Are these two ASX 200 growth shares deserving of such targeted shorting or will the shorters get burned?
1. Zip Co Ltd (ASX: Z1P)
Zip currently has a total short aggregate of approximately 9.35%.
The company may not be the leading buy now, pay later player but Zip has shown sound growth across the board, continued momentum in merchant growth, an initiative in mergers and acquisitions, and produced in-house innovative products.
In a recent Goldman Sachs report covering Afterpay Ltd (ASX: APT), analysts commented that "recent lead indicators suggest APT continues to grow steadily while competitor momentum is stalling". The report highlighted that "APT and Zip Co remain the dominant buy now, pay later players with Klarna appearing to stall in momentum in the early part of April and its other competitors showing limited signs of gaining meaningful traction".
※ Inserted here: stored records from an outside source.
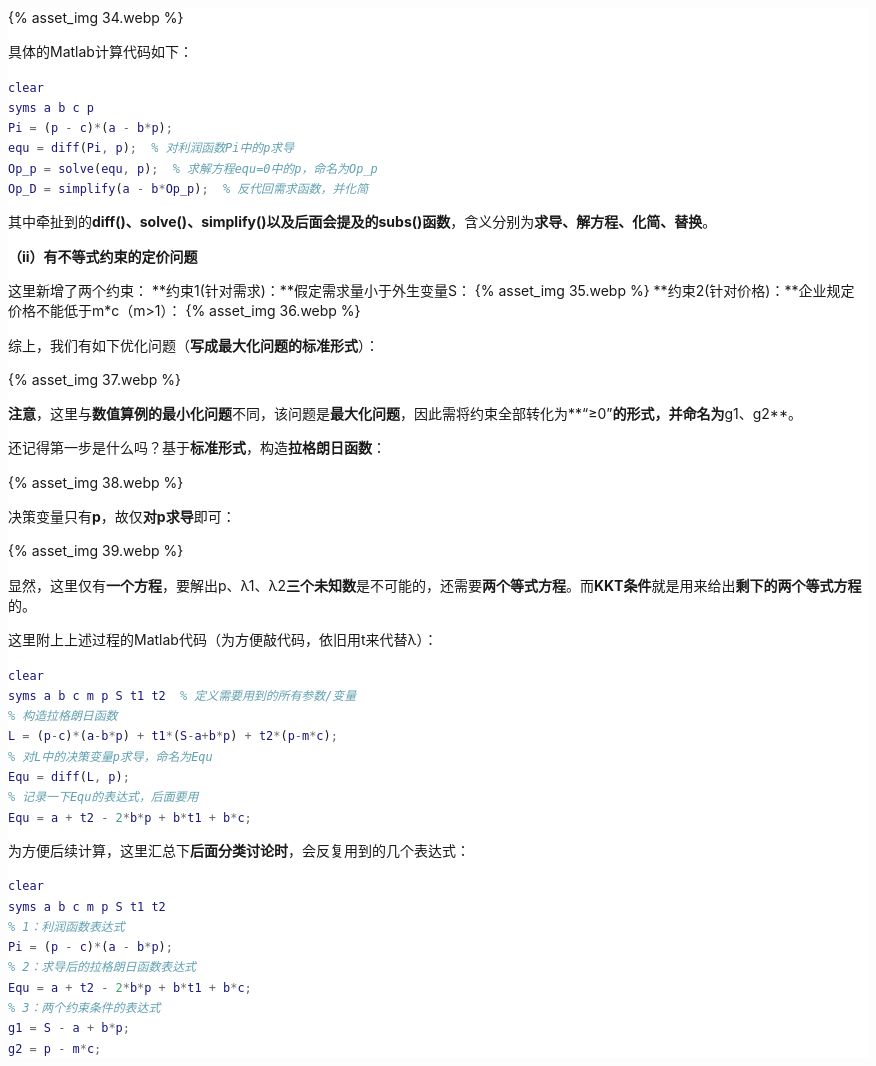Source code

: {% asset_img 34.webp %}

具体的Matlab计算代码如下：

``` matlab
clear
syms a b c p
Pi = (p - c)*(a - b*p);
equ = diff(Pi, p);  % 对利润函数Pi中的p求导
Op_p = solve(equ, p);  % 求解方程equ=0中的p，命名为Op_p
Op_D = simplify(a - b*Op_p);  % 反代回需求函数，并化简
```

其中牵扯到的**diff()、solve()、simplify()以及后面会提及的subs()函数**，含义分别为**求导、解方程、化简、替换**。

**（ii）有不等式约束的定价问题**

这里新增了两个约束：
**约束1(针对需求)：**假定需求量小于外生变量S：
{% asset_img 35.webp %}
**约束2(针对价格)：**企业规定价格不能低于m*c（m>1）：
{% asset_img 36.webp %}

综上，我们有如下优化问题（**写成最大化问题的标准形式**）：

{% asset_img 37.webp %}

**注意**，这里与**数值算例的最小化问题**不同，该问题是**最大化问题**，因此需将约束全部转化为**“≥0”**的形式，并命名为**g1、g2**。

还记得第一步是什么吗？基于**标准形式**，构造**拉格朗日函数**：

{% asset_img 38.webp %}

决策变量只有**p**，故仅**对p求导**即可：

{% asset_img 39.webp %}

显然，这里仅有**一个方程**，要解出p、λ1、λ2**三个未知数**是不可能的，还需要**两个等式方程**。而**KKT条件**就是用来给出**剩下的两个等式方程**的。

这里附上上述过程的Matlab代码（为方便敲代码，依旧用t来代替λ）：

``` matlab
clear
syms a b c m p S t1 t2  % 定义需要用到的所有参数/变量
% 构造拉格朗日函数
L = (p-c)*(a-b*p) + t1*(S-a+b*p) + t2*(p-m*c);
% 对L中的决策变量p求导，命名为Equ
Equ = diff(L, p);
% 记录一下Equ的表达式，后面要用
Equ = a + t2 - 2*b*p + b*t1 + b*c;
```

为方便后续计算，这里汇总下**后面分类讨论时**，会反复用到的几个表达式：

``` matlab
clear
syms a b c m p S t1 t2
% 1：利润函数表达式
Pi = (p - c)*(a - b*p);
% 2：求导后的拉格朗日函数表达式
Equ = a + t2 - 2*b*p + b*t1 + b*c;
% 3：两个约束条件的表达式
g1 = S - a + b*p;
g2 = p - m*c;
```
I also believe that Zip, much like Afterpay, will be able to demonstrate its significant exposure to online spending which is highly beneficial in the current environment.
Zip is also comprised of many other smaller businesses including its partnership with Payflex in South Africa (Zip holds a 25% strategic stake); QuadPay in the USA (Zip holds a 15% strategic stake); Spotcap, a leading SME credit decisioning platform; and Pocketbook, a budget planner and personal finance software.
2. Nearmap Ltd (ASX: NEA)
Nearmap currently has a total short aggregate of approximately 7.40%.
The company's share price has finally found a bottom after a devastating start to 2020. This sharp downturn was triggered by an early FY20 market update where it lowered its full-year annualised contract value guidance from between $116 million and $120 million to a new range of $102 million and $110 million. Nearmap was arguably priced to perfection and downgrading its guidance was unacceptable given what was already priced into its valuation.
The company did recently provide a more upbeat COVID-19 business update. The update highlighted that Nearmap has not seen any material impact on current trading conditions, while it is also undertaking cost management initiatives to preserve cash, maintain a strong balance sheet and maximise flexibility for the future without the need for additional capital.
Nearmap was unable to provide an outlook or guidance. It did note that while the impact of COVID-19 remains uncertain for customers, Nearmap's content helps businesses adapt to a need for conducting more work remotely. To support many of its customers, Nearmap is providing enhanced content for a limited period to help customers maintain productivity while staying safe and working flexibly.
I believe the Nearmap share price has priced-in most of the negative news. While COVID-19 will continue to significantly impact the global financial markets, the Nearmap business is showing tenacity and versatility in today's uncertain climate.